--- Start Data section ---

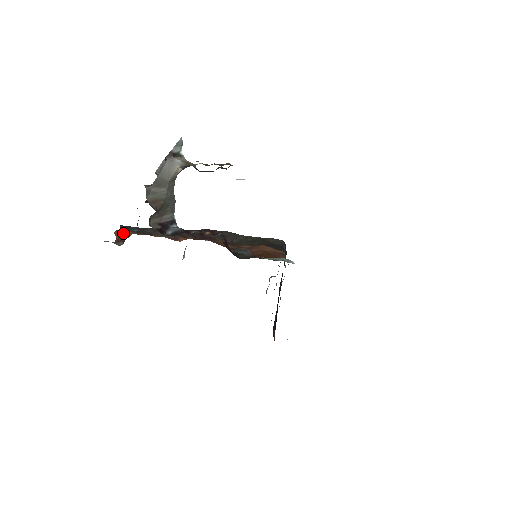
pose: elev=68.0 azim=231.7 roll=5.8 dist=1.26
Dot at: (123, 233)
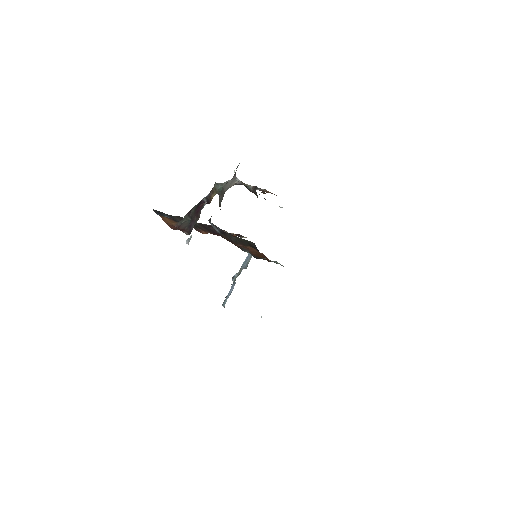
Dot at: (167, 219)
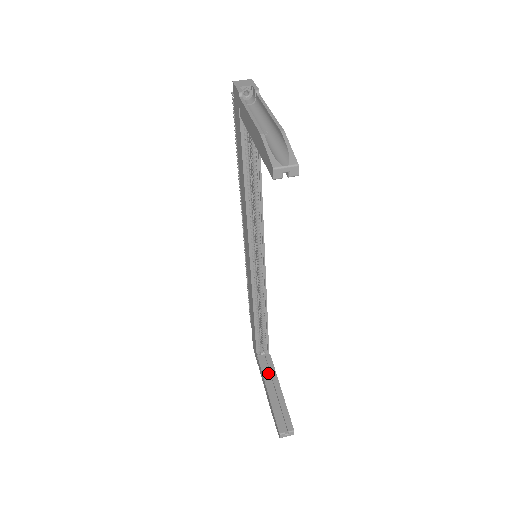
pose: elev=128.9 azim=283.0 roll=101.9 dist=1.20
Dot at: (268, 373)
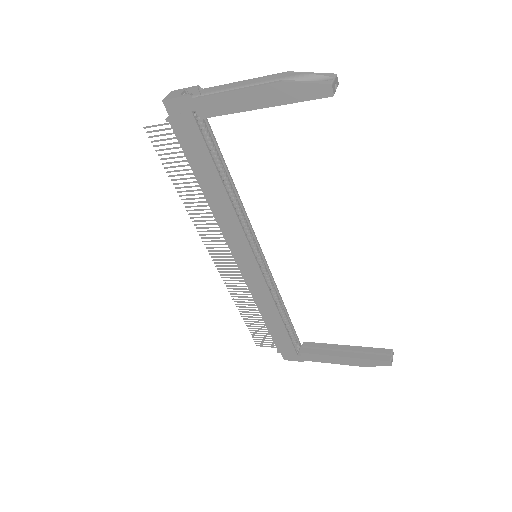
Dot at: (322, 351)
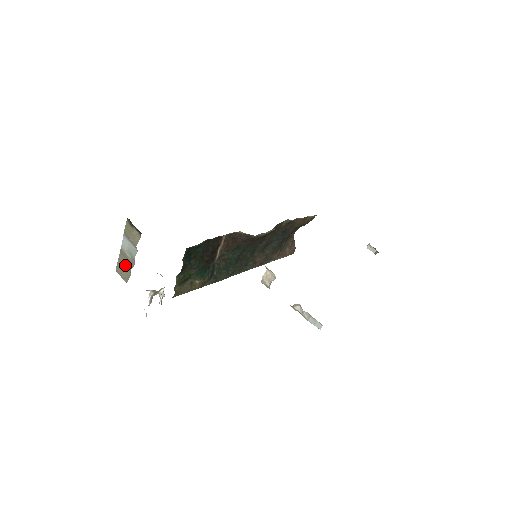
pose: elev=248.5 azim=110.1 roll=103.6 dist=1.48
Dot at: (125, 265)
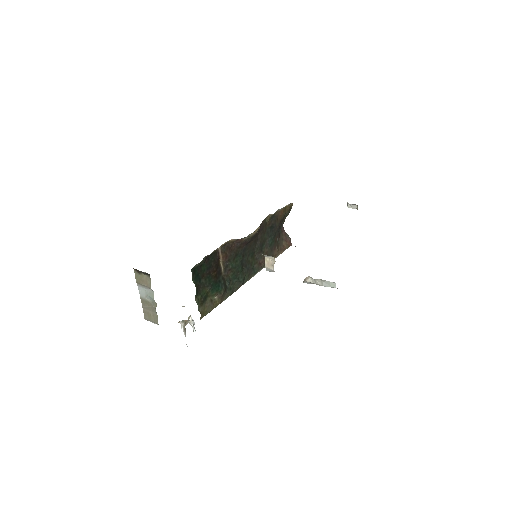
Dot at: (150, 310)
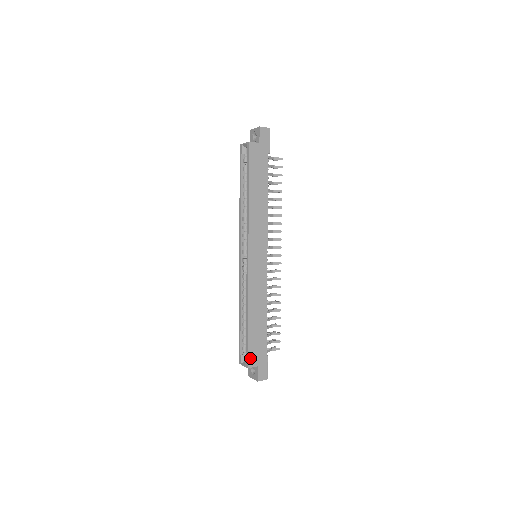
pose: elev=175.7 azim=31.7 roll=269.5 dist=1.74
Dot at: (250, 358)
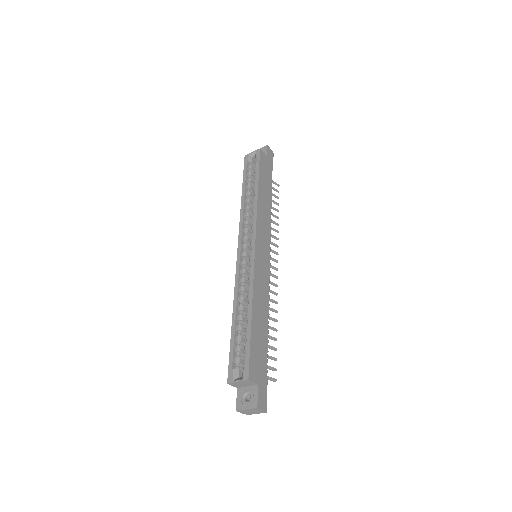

--- End Data section ---

** Written problem **
Swap every "dist" in the lines above for "distance" and write them out again, leaving everything else unchanged and omitting the pictures.

** Output for this task **
pose: elev=68.0 azim=231.7 roll=5.8 distance=1.26
Dot at: (123, 233)
Dot at: (167, 219)
pose: elev=128.9 azim=283.0 roll=101.9 distance=1.20
Dot at: (268, 373)
Dot at: (322, 351)
pose: elev=248.5 azim=110.1 roll=103.6 distance=1.48
Dot at: (125, 265)
Dot at: (150, 310)
pose: elev=175.7 azim=31.7 roll=269.5 distance=1.74
Dot at: (250, 358)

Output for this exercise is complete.